The response from male atheists was overwhelming. This is one example:

"honestly, and i mean HONESTLY.. you deserve to be raped and tortured and killed. swear id laugh if i could"

I started checking out the social media profiles of the people sending me these messages, and learned that they were often adults who were active in the skeptic and atheist communities. They were reading the same blogs as I was and attending the same events. These were "my people," and they were the worst.

Recall the pivotal scene from the book all those guys loved most growing up:

He came in. He wore his work clothes, the dirty shirt with rolled sleeves, the trousers smeared with stone dust. He stood looking at her. There was no laughing understanding in his face. His face was drawn, austere in cruelty, ascetic in passion, the cheeks sunken, the lips pulled down, set tight. She jumped to her feet, she stood, her arms thrown back, her fingers spread apart. He did not move. She saw a vein of his neck rise, beating, and fall down again.
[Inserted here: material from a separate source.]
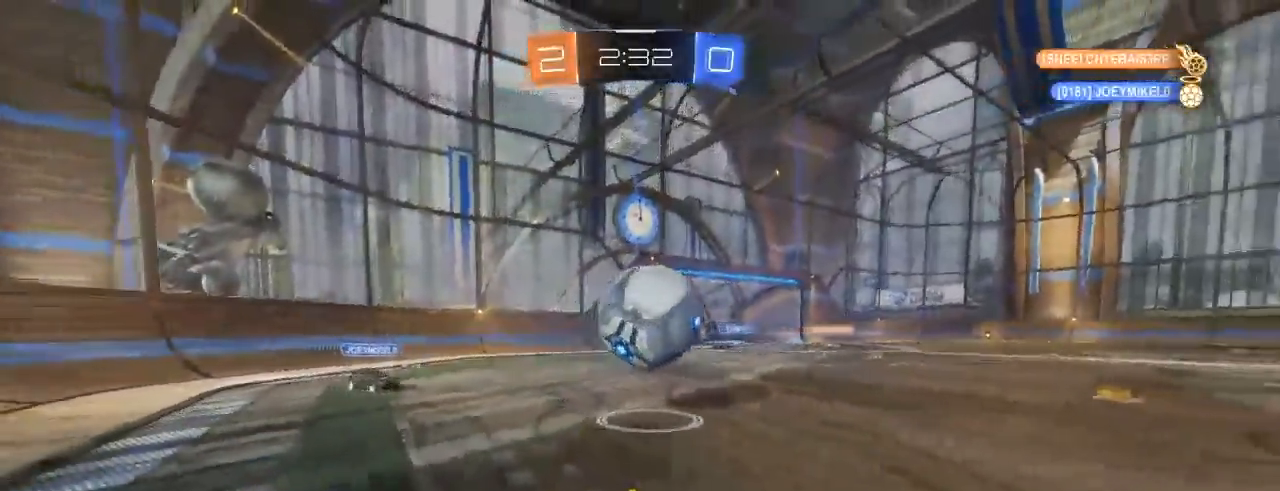
{"dt_ms": 500, "buttons": ["R2"], "left_stick": "down-left", "right_stick": "center", "events": [[33, "left_stick", "down-left"], [50, "L1", "up"], [67, "R2", "up"], [183, "R2", "down"], [333, "L2", "down"], [350, "L2", "up"]]}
Then he walked to her. He held her as if his flesh had cut through hers and she felt the bones of his arms on the bones of her ribs, her legs jerked tight against his, his mouth on hers.

She did not know whether the jolt of terror shook her first and she thrust her elbows at his throat, twisting her body to escape, or whether she lay still in his arms, in the first instant, in the shock of feeling his skin against hers, the thing she had thought about, had expected, had never known to be like this, could not have known, because this was not part of living, but a thing one could not bear longer than a second.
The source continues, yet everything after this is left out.